• 課題の要件:
A – 脳卒中と大腿頸部骨折に関する本文で、くも膜下出血のみを分析したときのオッズ比はいくつですか。
B – 手術件数と術後死亡率に関する本文を、最後の文の後から書き進めてください。

• 本文:
喘息は、文献レビューによる一般の地域サーベイの約半分しか患者調査では認められず、調査方法による誤差か、もしくは治療のコンプライアンスに問題があると考えられた。5)脳卒中、大腿頸部骨折 脳卒中の手術症例の退院死亡率は15.8%、そのうち90日以内の死亡は13.7%であった。二項ロジスティック回帰分析の結果では全脳卒中で年齢に有意に相関が認められ、年齢を調節した手術件数も負の相関が認められ、β=-0.064、オッズ比は0.938でWald検定のp-値が0.002と統計的に有意だった。くも膜下出血のみを独立で同様の分析を行った結果、手術件数と術後90日死亡の間に高い負の相関が認められた。β=-0.117、オッズ比は0.889、Wald検定のp-値が0.001と統計的に有意だった。大腿頸部骨折の手術症例の退院死亡率は2.5%、そのうち90日以内の死亡は1.7%であった。二項ロジスティック回帰分析の結果では全脳卒中で年齢に有意に相関が認められ、年齢を調節した手術件数も負の相関が認められ、β=-0.124、オッズ比は0.883でWald検定のp-値が0.05と統計的に有意だった。

ランドマーク座標の記録:

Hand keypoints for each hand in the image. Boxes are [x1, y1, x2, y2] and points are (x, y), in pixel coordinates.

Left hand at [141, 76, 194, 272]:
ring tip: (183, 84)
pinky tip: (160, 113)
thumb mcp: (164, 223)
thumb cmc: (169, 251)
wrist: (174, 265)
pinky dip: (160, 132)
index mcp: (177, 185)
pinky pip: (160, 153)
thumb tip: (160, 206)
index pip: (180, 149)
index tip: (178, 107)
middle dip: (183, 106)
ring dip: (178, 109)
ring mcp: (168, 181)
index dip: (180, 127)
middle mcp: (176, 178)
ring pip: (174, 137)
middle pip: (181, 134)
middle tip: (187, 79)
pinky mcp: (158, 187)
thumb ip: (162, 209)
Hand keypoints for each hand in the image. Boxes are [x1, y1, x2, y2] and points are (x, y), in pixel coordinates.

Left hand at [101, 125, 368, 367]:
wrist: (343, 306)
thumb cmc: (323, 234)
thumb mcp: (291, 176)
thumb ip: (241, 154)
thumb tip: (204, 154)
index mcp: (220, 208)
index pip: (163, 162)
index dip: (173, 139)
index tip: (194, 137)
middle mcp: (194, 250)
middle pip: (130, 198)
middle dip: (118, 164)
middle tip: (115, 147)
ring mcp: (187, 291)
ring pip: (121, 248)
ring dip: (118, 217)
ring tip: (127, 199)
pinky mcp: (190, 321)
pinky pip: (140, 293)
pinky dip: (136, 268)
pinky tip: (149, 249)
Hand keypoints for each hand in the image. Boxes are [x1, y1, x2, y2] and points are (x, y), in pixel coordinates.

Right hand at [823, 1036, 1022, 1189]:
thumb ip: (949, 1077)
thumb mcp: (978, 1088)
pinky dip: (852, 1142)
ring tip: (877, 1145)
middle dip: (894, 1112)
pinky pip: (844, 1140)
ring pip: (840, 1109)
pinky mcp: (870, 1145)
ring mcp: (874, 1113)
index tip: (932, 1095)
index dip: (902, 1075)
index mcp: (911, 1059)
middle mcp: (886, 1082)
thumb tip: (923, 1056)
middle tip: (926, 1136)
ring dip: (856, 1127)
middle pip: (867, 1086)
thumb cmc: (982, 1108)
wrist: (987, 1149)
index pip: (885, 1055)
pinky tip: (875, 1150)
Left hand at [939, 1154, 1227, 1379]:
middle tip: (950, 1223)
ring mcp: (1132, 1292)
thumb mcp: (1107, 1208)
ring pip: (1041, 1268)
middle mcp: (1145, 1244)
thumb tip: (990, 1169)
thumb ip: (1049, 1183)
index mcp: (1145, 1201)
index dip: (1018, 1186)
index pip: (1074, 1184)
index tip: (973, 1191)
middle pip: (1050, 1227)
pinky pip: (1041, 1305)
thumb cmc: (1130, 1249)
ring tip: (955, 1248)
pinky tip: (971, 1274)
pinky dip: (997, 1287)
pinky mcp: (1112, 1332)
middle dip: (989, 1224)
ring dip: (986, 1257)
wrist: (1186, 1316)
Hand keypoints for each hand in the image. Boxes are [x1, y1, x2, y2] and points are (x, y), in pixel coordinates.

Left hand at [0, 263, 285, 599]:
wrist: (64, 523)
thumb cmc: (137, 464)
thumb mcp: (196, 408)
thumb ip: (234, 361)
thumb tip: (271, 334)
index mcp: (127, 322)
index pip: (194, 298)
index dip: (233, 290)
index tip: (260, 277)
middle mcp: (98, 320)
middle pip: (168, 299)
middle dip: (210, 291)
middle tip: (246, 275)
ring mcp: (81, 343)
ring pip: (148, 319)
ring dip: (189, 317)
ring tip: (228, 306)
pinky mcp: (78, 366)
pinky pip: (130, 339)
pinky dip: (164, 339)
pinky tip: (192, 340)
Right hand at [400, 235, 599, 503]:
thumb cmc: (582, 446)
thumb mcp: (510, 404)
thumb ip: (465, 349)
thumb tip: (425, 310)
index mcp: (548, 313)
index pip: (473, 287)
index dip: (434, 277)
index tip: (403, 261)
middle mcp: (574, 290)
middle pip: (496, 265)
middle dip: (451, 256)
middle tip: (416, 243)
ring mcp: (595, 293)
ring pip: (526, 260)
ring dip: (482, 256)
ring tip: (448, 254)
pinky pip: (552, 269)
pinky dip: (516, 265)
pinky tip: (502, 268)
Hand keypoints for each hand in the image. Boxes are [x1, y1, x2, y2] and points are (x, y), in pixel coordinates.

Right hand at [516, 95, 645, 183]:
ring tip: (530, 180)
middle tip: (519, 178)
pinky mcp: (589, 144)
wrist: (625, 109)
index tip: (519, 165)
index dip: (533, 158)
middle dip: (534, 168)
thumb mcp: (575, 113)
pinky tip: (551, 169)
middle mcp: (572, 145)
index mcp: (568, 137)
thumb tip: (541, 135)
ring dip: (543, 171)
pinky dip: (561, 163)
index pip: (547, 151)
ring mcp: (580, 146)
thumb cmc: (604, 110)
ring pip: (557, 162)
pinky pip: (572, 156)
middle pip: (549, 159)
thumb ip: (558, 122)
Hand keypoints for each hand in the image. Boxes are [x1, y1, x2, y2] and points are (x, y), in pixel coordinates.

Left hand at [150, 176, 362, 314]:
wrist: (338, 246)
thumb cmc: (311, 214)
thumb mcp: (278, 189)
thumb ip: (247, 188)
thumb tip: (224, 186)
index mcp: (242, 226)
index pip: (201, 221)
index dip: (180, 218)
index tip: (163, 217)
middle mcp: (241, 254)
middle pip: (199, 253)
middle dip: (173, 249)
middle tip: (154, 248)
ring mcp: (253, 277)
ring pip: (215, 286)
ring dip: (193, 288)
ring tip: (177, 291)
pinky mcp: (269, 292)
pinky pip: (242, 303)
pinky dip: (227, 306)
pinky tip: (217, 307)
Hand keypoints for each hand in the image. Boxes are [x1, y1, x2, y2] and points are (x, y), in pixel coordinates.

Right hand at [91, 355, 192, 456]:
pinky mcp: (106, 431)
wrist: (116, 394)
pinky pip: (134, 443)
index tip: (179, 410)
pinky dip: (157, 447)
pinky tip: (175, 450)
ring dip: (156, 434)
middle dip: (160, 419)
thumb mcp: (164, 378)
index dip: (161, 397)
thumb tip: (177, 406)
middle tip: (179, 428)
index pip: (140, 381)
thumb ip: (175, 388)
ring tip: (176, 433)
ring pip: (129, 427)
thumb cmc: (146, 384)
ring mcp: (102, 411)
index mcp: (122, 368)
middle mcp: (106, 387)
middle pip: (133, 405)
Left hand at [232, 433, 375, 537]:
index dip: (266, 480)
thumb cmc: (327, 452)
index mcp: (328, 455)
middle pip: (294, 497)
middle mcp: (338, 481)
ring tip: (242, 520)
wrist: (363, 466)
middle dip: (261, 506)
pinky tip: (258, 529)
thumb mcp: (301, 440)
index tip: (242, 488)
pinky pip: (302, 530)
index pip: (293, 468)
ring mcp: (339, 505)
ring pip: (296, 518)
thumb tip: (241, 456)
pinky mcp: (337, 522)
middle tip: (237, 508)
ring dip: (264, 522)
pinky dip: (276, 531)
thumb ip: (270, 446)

• 課題の解答:
A – 0.889

B –
結論
医療計画は今後の医療政策で重要な役割を果たす。だが、そのためには参加と科学性の二つをふまえた上での計画策定が望まれる。平山によって紹介された事例をはじめ、今後も具体的な実証分析を行わなくてはならない。参加の点については、住民をどのように策定過程に取り入れていくかを検討していかなければならない。そのためには、PCM手法を基盤とした策定手法の確立の模索が続けられる必要がある。また、科学性については医療の質評価に関して得られた知見を活用するべきである。これらを統合するためには評価による絶え間ない過程の監視がなくてはならない。洗練された評価技術の研究も並行して進められなければならない。